Listing URL Scraper

A TypeScript scraper designed to extract property listing URLs from webpages, specifically optimized for Zillow-style property listings.

Files

scraper.ts - Main scraper functions and utilities
scraper-api.ts - HTTP API endpoint for the scraper
test-scraper.ts - Test file with sample usage
README.md - This documentation

Features

Extracts listing URLs and addresses from HTML content
Handles both absolute and relative URLs
Includes proper error handling and validation
Provides both programmatic API and HTTP endpoint
User-Agent spoofing to avoid bot detection

Usage

Programmatic Usage

import { scrapeListingUrls, getListingUrls } from "./scraper.ts";

// Get full listing data (URL + address)
const listings = await scrapeListingUrls("https://www.zillow.com/san-francisco-ca/");
console.log(listings);
// Output: [{ url: "https://...", address: "123 Main St..." }, ...]

// Get just the URLs
const urls = await getListingUrls("https://www.zillow.com/san-francisco-ca/");
console.log(urls);
// Output: ["https://www.zillow.com/homedetails/...", ...]

HTTP API Usage

The scraper is also available as an HTTP endpoint:

GET Request (Test with sample data):

curl https://your-val-town-url.web.val.run

POST Request (Scrape a real URL):

curl -X POST https://your-val-town-url.web.val.run \
  -H "Content-Type: application/json" \
  -d '{"url": "https://www.zillow.com/san-francisco-ca/"}'

HTML Pattern Matching

The scraper looks for HTML elements matching this pattern:

<a href="[URL]" data-test="property-card-link" [other-attributes]>
  <address>[ADDRESS]</address>
</a>

It uses flexible regex patterns to handle variations in:

Attribute order
CSS classes
Whitespace
Relative vs absolute URLs

Functions

`scrapeListingUrls(url: string): Promise<ListingData[]>`

Main function that fetches a webpage and extracts all listing URLs and addresses.

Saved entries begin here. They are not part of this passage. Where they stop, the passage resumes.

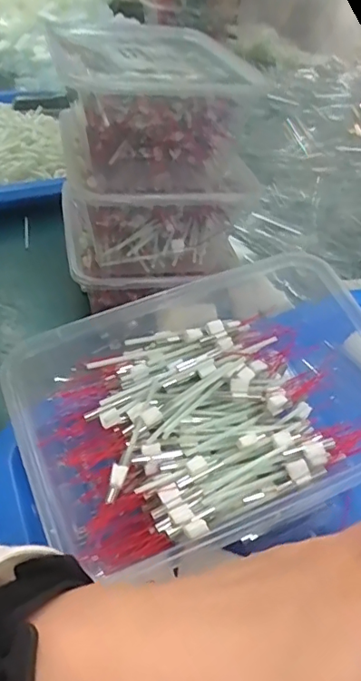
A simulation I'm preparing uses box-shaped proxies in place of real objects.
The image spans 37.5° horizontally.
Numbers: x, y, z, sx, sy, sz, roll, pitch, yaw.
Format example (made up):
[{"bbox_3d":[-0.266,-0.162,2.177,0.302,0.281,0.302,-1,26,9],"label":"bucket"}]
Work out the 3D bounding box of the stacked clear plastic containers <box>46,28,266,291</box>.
[{"bbox_3d":[-0.024,-0.124,0.376,0.116,0.140,0.150,-8,41,-18],"label":"stacked clear plastic containers"}]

`parseListingUrls(html: string): ListingData[]`

Parses HTML content to extract listing data without making HTTP requests.

`getListingUrls(url: string): Promise<string[]>`

Convenience function that returns just the URLs as an array of strings.

`validateUrls(urls: string[]): string[]`

Utility function to filter out invalid URLs.

Error Handling

The scraper includes comprehensive error handling for:

Network failures
Invalid HTML
Missing elements
Malformed URLs

Rate Limiting & Ethics

When scraping websites:

Be respectful of rate limits
Check robots.txt
Consider the website's terms of service
Add delays between requests for large-scale scraping
Use appropriate User-Agent headers

Example Output

{
  "success": true,
  "count": 2,
  "listings": [
    {
      "url": "https://www.zillow.com/homedetails/1020-Pierce-St-A-San-Francisco-CA-94115/2113064552_zpid/",
      "address": "1020 Pierce St #A, San Francisco, CA 94115"
    },
    {
      "url": "https://www.zillow.com/homedetails/456-Oak-St-San-Francisco-CA-94102/123456789_zpid/",
      "address": "456 Oak St, San Francisco, CA 94102"
    }
  ]
}